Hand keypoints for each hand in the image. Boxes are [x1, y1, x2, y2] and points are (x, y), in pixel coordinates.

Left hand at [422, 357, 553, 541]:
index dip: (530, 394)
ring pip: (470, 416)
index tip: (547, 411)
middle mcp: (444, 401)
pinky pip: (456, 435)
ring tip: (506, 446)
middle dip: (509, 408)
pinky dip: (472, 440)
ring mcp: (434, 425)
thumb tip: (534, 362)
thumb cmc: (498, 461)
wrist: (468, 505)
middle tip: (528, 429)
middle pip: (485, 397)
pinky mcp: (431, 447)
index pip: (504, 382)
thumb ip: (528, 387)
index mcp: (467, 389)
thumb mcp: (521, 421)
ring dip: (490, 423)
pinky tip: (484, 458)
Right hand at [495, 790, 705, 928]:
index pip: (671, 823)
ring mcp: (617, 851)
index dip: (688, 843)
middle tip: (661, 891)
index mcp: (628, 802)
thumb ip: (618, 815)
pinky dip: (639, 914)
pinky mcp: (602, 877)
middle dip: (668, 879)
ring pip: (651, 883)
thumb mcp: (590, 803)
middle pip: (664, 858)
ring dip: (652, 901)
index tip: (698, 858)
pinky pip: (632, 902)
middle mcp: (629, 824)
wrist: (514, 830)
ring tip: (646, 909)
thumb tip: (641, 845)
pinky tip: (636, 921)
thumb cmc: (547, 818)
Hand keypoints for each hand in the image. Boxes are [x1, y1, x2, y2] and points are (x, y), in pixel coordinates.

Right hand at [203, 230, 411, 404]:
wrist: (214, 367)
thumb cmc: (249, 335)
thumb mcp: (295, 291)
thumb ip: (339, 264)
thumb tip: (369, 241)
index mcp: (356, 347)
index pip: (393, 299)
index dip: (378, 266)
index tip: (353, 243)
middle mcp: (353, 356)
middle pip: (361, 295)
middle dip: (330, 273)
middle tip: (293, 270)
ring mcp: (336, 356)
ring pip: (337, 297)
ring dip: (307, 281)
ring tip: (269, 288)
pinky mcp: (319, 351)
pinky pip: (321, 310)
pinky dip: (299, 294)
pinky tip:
++++++++++++++++++++
--- Problem statement ---
Reproduce every line of the entries above, unchanged, from the very first one down to and including the line containing "thumb cmc: (547, 818)".

--- Task answer ---
Hand keypoints for each hand in the image. Boxes are [x1, y1, x2, y2] and points are (x, y), in pixel coordinates.

Left hand at [422, 357, 553, 541]:
index dip: (530, 394)
ring pip: (470, 416)
index tip: (547, 411)
middle mcp: (444, 401)
pinky pip: (456, 435)
ring tip: (506, 446)
middle dip: (509, 408)
pinky dip: (472, 440)
ring mcp: (434, 425)
thumb tip: (534, 362)
thumb cmc: (498, 461)
wrist: (468, 505)
middle tip: (528, 429)
middle pip: (485, 397)
pinky mcp: (431, 447)
index pip: (504, 382)
thumb ip: (528, 387)
index mcp: (467, 389)
thumb mcp: (521, 421)
ring dip: (490, 423)
pinky tip: (484, 458)
Right hand at [495, 790, 705, 928]:
index pip: (671, 823)
ring mcp: (617, 851)
index dip: (688, 843)
middle tip: (661, 891)
index mcp: (628, 802)
thumb ip: (618, 815)
pinky dip: (639, 914)
pinky mcp: (602, 877)
middle dip: (668, 879)
ring pip: (651, 883)
thumb mcp: (590, 803)
middle pip: (664, 858)
ring dip: (652, 901)
index tip: (698, 858)
pinky pip: (632, 902)
middle mcp: (629, 824)
wrist: (514, 830)
ring tip: (646, 909)
thumb tip: (641, 845)
pinky tip: (636, 921)
thumb cmc: (547, 818)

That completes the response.